Nous oublions. Cela nous dérange parfois. Il semble que nous ne devrions pas, surtout lorsqu’il s’agit des choses ou des possessions de valeur, des détails d’une certaine importance, des informations jugées précieuses. Bien évidemment, c’est une bonne chose d’y veiller, de se prémunir contre la négligence et l’inattention. Mais nous devons admettre que l’oubli fait partie de notre condition humaine et que Dieu ne cesse pas d’être Dieu parce qu’il permet parfois que nous laissions une chose dans l’oubli, avec ou sans toutes les précautions prises pour toujours l’avoir avec nous. C’est aussi la volonté de Dieu que nous perdions un bien, un objet de notre affection, une acquisition à laquelle nous tenons dans un but moral et spirituel qui nous échappe au moment où nous réalisons la perte. Il se peut que cet oubli serve à quelqu’un mais il sert surtout à montrer notre soumission au pouvoir souverain de Dieu, notre reconnaissance envers lui pour tous les bienfaits reçus et passés, notre dépendance envers lui pour ceux à venir. Par le moyen de l’oubli, Dieu nous éduque aussi à la générosité et au détachement vis-à-vis des choses matérielles. « Gardez-vous avec soin de toute avarice ; car la vie d’un homme ne dépend pas de ses biens, fût-il dans l’abondance », dit Jésus Luc 12.15. Enfin, l’oubli est une de ces excellentes occasions où Dieu attend de nous un attachement exclusif. Il a une valeur infiniment plus grande que tout ce qu’il nous a donné. S’il le reprend par un dépouillement involontaire de notre part, c’est pour que nous apprenions à dire avec le psalmiste : « Quel autre ai-je au ciel que toi ? Et sur la terre je ne prends plaisir qu’en toi. Ma chair et mon cœur peuvent se consumer : Dieu sera toujours le rocher de mon cœur et mon partage. » (Psaume 73.25–26)
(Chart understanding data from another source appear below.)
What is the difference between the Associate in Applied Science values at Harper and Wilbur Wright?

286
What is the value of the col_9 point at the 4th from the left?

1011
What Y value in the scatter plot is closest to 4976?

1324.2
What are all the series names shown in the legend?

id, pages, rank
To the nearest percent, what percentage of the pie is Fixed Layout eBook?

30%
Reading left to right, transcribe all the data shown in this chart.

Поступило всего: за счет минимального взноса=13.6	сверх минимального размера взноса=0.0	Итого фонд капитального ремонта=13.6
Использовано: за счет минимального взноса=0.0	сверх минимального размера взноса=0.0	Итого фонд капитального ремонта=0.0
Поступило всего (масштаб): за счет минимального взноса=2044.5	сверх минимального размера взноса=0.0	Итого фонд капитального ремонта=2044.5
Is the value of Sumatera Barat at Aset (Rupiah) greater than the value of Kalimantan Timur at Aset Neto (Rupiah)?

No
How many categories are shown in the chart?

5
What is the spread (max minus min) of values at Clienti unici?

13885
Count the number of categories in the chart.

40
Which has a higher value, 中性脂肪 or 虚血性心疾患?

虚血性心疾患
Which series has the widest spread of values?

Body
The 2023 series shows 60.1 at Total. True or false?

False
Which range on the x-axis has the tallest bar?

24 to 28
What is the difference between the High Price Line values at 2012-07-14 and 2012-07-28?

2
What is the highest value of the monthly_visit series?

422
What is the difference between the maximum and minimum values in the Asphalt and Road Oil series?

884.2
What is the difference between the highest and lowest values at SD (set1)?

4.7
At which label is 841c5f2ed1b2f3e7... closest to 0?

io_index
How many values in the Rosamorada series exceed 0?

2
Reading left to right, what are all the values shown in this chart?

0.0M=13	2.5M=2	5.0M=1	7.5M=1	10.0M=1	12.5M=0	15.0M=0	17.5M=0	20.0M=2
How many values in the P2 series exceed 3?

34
Il t’arrivera encore d’oublier. C’est aussi cela la chair et le cœur qui peuvent se consumer. Tes facultés te trahiront encore. Ou tu laisseras tes biens ou ils te laisseront. Mais jamais Dieu ne te trahira ni ne te laissera. Il est ce qu’il y a de plus stable et de plus solide. Ses œuvres sont ce qu’il y a de plus mémorables. Il n’y a pas d’oubli plus tragique que l’oubli de ce qu’Il est et a fait pour toi, en particulier à la croix. Souviens toi tous les jours du Dieu dont le pouvoir subjugue même l’oubli. Il est le Dieu des souvenirs. Il est aussi le Dieu de l’oubli.
Sois abondamment béni(e) !
Dimanche, 19 octobre 2025 — Freddy S.